I love my crock pot.
Before you get all “oh, and next your gonna tell me your favorite recipe uses a can of cream-of-mushroom soup” on me, let me qualify that statement:
- If someone held a gun to my head and told me to choose either the crock pot or my Le Creuset dutch oven, I’d throw the crock pot by the cord into the nearest body of deep water, without blinking.
- I’ve never made a dessert in it.
- I don’t use it as a dumping ground for a variety of canned goods and then, eight hours later, call it dinner.
I first requested this appliance after hearing an interview on NPR with the author of a “gourmet” crock pot cookbook (my memory is fuzzy on where I heard that interview, so don’t go looking for it in the NPR archives). She described some quite useful ways of utilizing its convenience, including the fact that, in summer, you could cook a whole chicken without heating your entire house and by consuming the same amount of energy required to light a 60-watt bulb. These things appealed to me.
For example, I am making a dish tomorrow night that requires cooked, shredded chicken. About a half-hour ago, I pulled 3 pounds of bone-in chicken leg quarters out of their packages, rinsed and dried them, seasoned them with salt and pepper, and dropped them in the crock pot. Turned it on low, and that’s it. They’ll be done around 8 or 9 this evening, when I’ll take them out, let them cool on a plate for a short while, and stick them in the fridge. Tomorrow all I have to do is pull the meat off the bone. So easy, and so perspiration-free, I was inspired to write a post describing my devotion to a small kitchen appliance.

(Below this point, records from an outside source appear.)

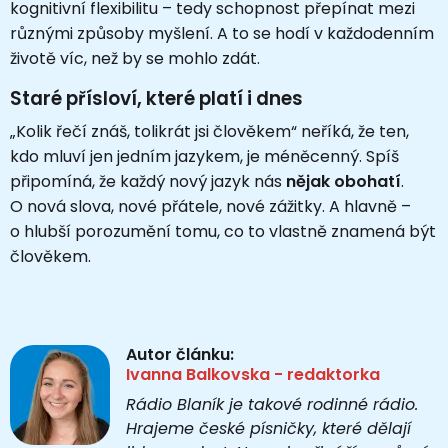
kognitivní flexibilitu – tedy schopnost přepínat mezi
různými způsoby myšlení. A to se hodí v každodenním
životě víc, než by se mohlo zdát.
Staré přísloví, které platí i dnes
„Kolik řečí znáš, tolikrát jsi člověkem“ neříká, že ten,
kdo mluví jen jedním jazykem, je méněcenný. Spíš
připomíná, že každý nový jazyk nás
nějak obohatí
.
O nová slova, nové přátele, nové zážitky. A hlavně –
o hlubší porozumění tomu, co to vlastně znamená být
člověkem.
Autor článku:
Ivanna Balkovska - redaktorka
Rádio Blaník je takové rodinné rádio.
Hrajeme české písničky, které dělají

Before you continue to write it off, thinking in your Amish way, “yeah, but I don’t need cooked chicken that often, and if I do, I’ll just poach it on the stovetop, the old-fashioned way,” consider two more favorite uses (mainly utilized in winter, when it’s not the warmth of the kitchen that pains me, but the gas bill):
- Stews. The crock pot is really wonderful for beef, chicken, and lamb stews. I prefer the boneless meats over bone-in chicken, because the extended cooking time can make chicken bones fall apart, which I find unappealing.

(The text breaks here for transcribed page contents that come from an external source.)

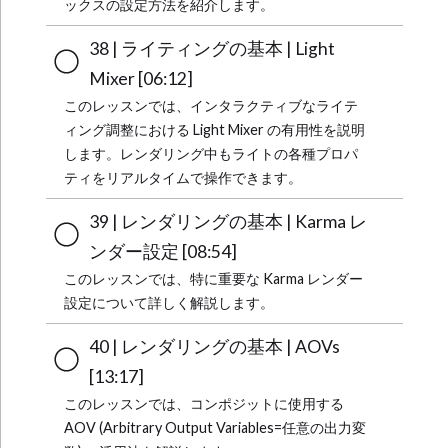
ックスの設定方法を紹介します。
38 | ライティングの基本 | Light
Mixer [06:12]
このレッスンでは、インタラクティブなライテ
ィング調整における Light Mixer の有用性を説明
します。レンダリング中もライトの各種プロパ
ティをリアルタイムで操作できます。
39 | レンダリングの基本 | Karma レ
ンダー設定 [08:54]
このレッスンでは、特に重要な Karma レンダー
設定について詳しく解説します。
40 | レンダリングの基本 | AOVs
[13:17]
このレッスンでは、コンポジットに使用する
AOV (Arbitrary Output Variables=任意の出力変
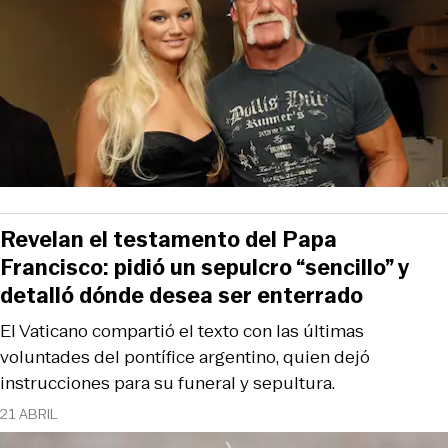
Revelan el testamento del Papa
Francisco: pidió un sepulcro “sencillo” y
detalló dónde desea ser enterrado
El Vaticano compartió el texto con las últimas
voluntades del pontífice argentino, quien dejó
instrucciones para su funeral y sepultura.
21 ABRIL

- STOCK! STOCK! STOCK! This is the reason I can almost always use homemade chicken and vegetable stock in soups and sauces. There are a variety of ways to do it, explained quite nicely in a book called Not Your Mother’s Slowcooker Cookbook (I’m not a fan of every recipe in the book, but overall it’s a good resource). No, you don’t end up with pristine, clear stock like you would if you watched it boil over the stove for 6 hours, skimming impurities until you were blind from the effort, but the end result makes canned broth seem like salt water. It makes all our winter soups taste, well, homemade.
Oh, and if aesthetics are an issue, they do make lovely stainless ones these days. I’m not quite cool enough for that yet, so mine has little flowers on it. You might argue that this is one foot inside the door of the “I Heart Country” club, but if it means a cooler kitchen, I just might be willing to pay the dues.